Capturing natural beauty: Photographer Chris Mason


Photographer Chris Mason enjoys capturing landscapes like this at Bryce Canyon. Photos courtesy of Chris Mason.

Chris Mason has a thing for waterfalls. And for barns. And national parks. And even dead flowers.

“I want to capture what I see when hiking or camping and share it with other people,” said the 280 area photographer.

Mason likes to wake up early in the morning and go for a drive, exploring until he finds an image to capture. He scouts out the exact set up for the photo. If the lighting isn’t perfect at the moment, he’ll come back the next day when it is. He doesn’t like to edit his photos extensively; he wants to primarily capture the image through the camera.

People who buy his prints say they like how he captures lighting in the pictures.
Originally from Northeast Georgia, Mason lived in Colorado and loves to photograph the scenery of the National Parks out west.

“Often people say they have been to these National Parks but they didn’t capture them in the same way,” Mason said. “The photos recreate the experience they had there.”

Mason also shoots on his day excursions from his home: Waterfalls at Noccalula, Little River Canyon, Weinti and Bankhead National Forest. Old barns in the countryside. Sunflowers at Jones Valley Urban Farms. Nightscapes on Morris Avenue downtown. Views from a kayak at Oak Mountain State Park.
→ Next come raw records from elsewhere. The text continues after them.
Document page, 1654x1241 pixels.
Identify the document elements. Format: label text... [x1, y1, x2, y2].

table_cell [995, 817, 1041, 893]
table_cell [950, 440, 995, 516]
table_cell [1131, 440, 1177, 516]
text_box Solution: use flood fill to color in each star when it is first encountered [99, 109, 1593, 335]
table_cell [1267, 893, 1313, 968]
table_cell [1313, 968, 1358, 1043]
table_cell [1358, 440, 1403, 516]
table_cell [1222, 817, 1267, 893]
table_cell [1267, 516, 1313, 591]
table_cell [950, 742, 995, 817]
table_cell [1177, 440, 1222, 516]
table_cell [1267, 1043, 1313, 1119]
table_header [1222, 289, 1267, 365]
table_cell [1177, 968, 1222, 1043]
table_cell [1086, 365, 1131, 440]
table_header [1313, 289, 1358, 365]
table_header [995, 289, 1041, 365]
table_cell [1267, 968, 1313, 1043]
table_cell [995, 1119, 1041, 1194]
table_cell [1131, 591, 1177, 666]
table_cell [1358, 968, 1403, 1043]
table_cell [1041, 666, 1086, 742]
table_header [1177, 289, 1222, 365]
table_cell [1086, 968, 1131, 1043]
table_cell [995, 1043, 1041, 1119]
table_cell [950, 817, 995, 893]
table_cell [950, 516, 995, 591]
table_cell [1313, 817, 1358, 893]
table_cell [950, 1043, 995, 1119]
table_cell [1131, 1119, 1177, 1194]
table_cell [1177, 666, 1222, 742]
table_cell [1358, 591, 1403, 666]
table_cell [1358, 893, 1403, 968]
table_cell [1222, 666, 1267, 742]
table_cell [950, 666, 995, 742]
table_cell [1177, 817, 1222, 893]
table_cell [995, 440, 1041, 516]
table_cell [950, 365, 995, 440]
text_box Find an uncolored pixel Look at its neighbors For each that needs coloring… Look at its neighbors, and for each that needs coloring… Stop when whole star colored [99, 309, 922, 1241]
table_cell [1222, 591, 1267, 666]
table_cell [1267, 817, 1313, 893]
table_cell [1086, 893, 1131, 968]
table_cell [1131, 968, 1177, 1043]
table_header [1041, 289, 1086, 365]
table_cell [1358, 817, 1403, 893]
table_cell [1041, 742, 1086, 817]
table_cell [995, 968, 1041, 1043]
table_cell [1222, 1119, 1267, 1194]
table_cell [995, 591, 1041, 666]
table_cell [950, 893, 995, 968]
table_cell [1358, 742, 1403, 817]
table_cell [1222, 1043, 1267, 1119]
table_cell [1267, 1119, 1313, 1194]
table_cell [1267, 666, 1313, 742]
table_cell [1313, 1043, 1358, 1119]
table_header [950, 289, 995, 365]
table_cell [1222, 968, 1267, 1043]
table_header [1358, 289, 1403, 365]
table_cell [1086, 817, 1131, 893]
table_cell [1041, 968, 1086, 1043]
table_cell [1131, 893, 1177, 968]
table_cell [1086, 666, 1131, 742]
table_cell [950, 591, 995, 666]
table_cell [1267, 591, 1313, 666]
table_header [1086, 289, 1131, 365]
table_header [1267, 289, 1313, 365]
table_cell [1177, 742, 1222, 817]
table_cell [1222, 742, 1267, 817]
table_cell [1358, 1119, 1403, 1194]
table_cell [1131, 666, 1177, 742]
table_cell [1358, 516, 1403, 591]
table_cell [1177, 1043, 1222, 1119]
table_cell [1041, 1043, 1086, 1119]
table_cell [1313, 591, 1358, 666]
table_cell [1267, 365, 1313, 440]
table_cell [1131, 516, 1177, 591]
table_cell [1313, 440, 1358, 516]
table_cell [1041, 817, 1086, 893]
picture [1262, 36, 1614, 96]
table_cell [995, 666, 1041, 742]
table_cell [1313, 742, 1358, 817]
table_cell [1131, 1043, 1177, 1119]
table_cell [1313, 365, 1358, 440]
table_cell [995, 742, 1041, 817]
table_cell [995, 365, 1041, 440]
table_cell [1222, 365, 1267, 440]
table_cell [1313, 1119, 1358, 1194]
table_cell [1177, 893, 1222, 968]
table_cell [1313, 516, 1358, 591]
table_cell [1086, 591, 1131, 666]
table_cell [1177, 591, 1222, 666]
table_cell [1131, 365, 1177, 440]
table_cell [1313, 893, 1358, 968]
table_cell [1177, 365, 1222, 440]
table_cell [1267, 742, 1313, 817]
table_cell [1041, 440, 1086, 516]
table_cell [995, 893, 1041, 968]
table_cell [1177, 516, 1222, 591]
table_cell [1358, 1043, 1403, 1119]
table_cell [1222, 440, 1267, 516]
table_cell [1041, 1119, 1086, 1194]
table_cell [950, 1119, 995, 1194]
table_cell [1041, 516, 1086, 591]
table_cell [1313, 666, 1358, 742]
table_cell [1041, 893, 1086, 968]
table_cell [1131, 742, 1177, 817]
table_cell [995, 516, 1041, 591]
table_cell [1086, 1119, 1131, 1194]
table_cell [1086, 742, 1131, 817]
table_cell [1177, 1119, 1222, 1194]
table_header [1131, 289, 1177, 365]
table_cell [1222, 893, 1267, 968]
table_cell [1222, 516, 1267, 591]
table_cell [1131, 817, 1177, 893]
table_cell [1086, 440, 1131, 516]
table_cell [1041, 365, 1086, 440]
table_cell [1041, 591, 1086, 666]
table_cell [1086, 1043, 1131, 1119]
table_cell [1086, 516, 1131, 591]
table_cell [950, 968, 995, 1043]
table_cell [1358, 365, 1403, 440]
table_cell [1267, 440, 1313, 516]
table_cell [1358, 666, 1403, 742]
Flowers, full of life or dead, at Birmingham Botanical Gardens. Even a parking deck at the Birmingham Airport.

Mason has also started creating mixed media pieces by printing photos on metal and then mounting them on painter’s board. On some pieces, he touches up the photo with acrylic paint to add texture.

“It looks more like art than a framed picture,” he said. “It also allows me to be more creative and add texture.”

Mason first started photographing with a Polaroid at age 6 and graduated from the Art Institute of Atlanta in 1995. However, after that he gave up pursuing photography until about six years ago, just for fun. His friends encouraged him to sell his work, and this year he started doing so at the Pepper Place Saturday Market downtown and later showed his work at ArtWalk.

Mason’s photography business has picked up over the year and is now breaking even. He dreams of making his part-time passion his profession, of traveling from national park to national park to capture images and share them with others at art shows. But for now he’s out to capture more sites around Birmingham; it’s what people tell him they want to see.